Lowry confronts the reader with uncomfortable situations, and many middle school students do not enjoy the book, but they do remember the book. I can use references to Jonas and his community throughout high school, and students will make connections to The Giver in their responses to literature.

The novel was first published in 1993 and is usually categorized as science fiction. A more appropriate category would be dystopia. The popularity of the Hunger Games series by Suzanne Collins has highlighted this growing trend in YA literature; other dystopic visions of the future that I have been looking to include on our classroom shelves include:
Feed (2002) by M. T. Anderson,
Never Let Me Go (2005) by Kazuo Ishiguro,
Uglies (2005) by Scott Westerfeld (and other books Pretties, Specials, Peeps)
The Maze Runner (2009) by James Dashner

There are always used copies of The Giver in the children’s sections at book sales. I have never found the book mistakenly shelved with adult books; apparently, everyone is familiar enough with the book to know where to place a copy. These copies are usually pretty worn- some have highlighted text, others show “backpack” abuse. I will purchase most of these copies so that we have extra copies for students to write in or maybe create “found poetry” with pages from a disassembled text. Occasionally, I will come across a newer copy to add. Since children’s books are generally $.50 or half the cost of an adult trade paperback, I am not overspending when I get these copies.

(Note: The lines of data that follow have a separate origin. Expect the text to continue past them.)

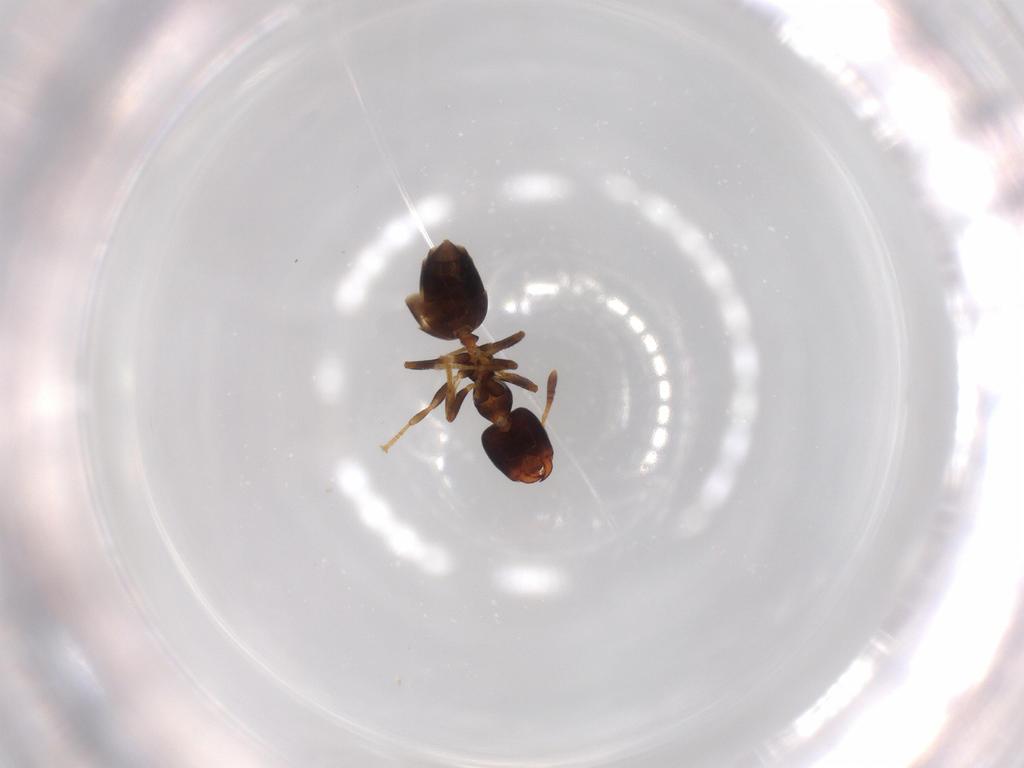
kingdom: Animalia
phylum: Arthropoda
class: Insecta
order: Hymenoptera
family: Formicidae
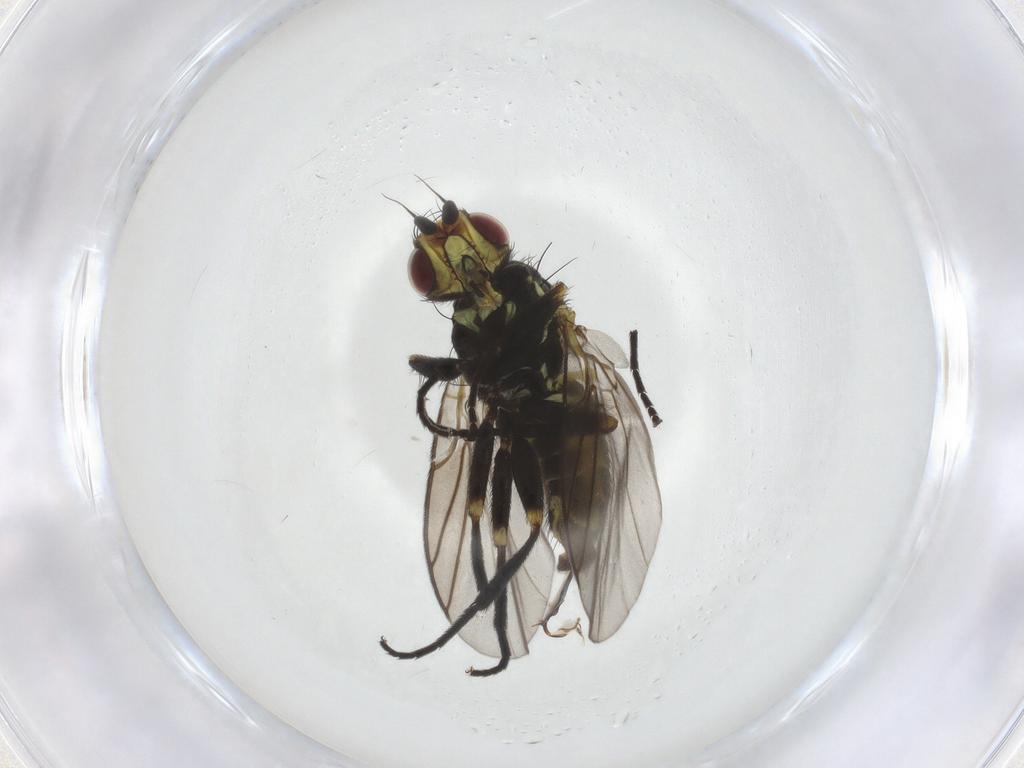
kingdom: Animalia
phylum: Arthropoda
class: Insecta
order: Diptera
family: Agromyzidae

The cover has not changed since the book’s first printing, except to add the Newberry Award medallion to the upper right corner. The old man’s face and torn left corner are evocative of the novel’s themes. Here is a cover students can write about! The novel’s size is a mixed blessing- small enough not to intimidate the reader, but also small enough to be lost in a pile of used books. I often have to dig into piles of children’s books to find a copy.

Currently the book retails for $6.99.

The Giver will remain as a core text for our 7th graders. This is one of the books Wamogo middle school students who have come from three different elementary schools from three different towns will share together. Lowry’s novel marks a similar “coming of age”; as 7th graders, our students also have new responsibilities. Many of our students feel at times that middle school is a dystopia (a police state?), and they share these connections and their ideas of their future when they read this text. Many students may not enjoy the book, but all students keep memories of The Giver.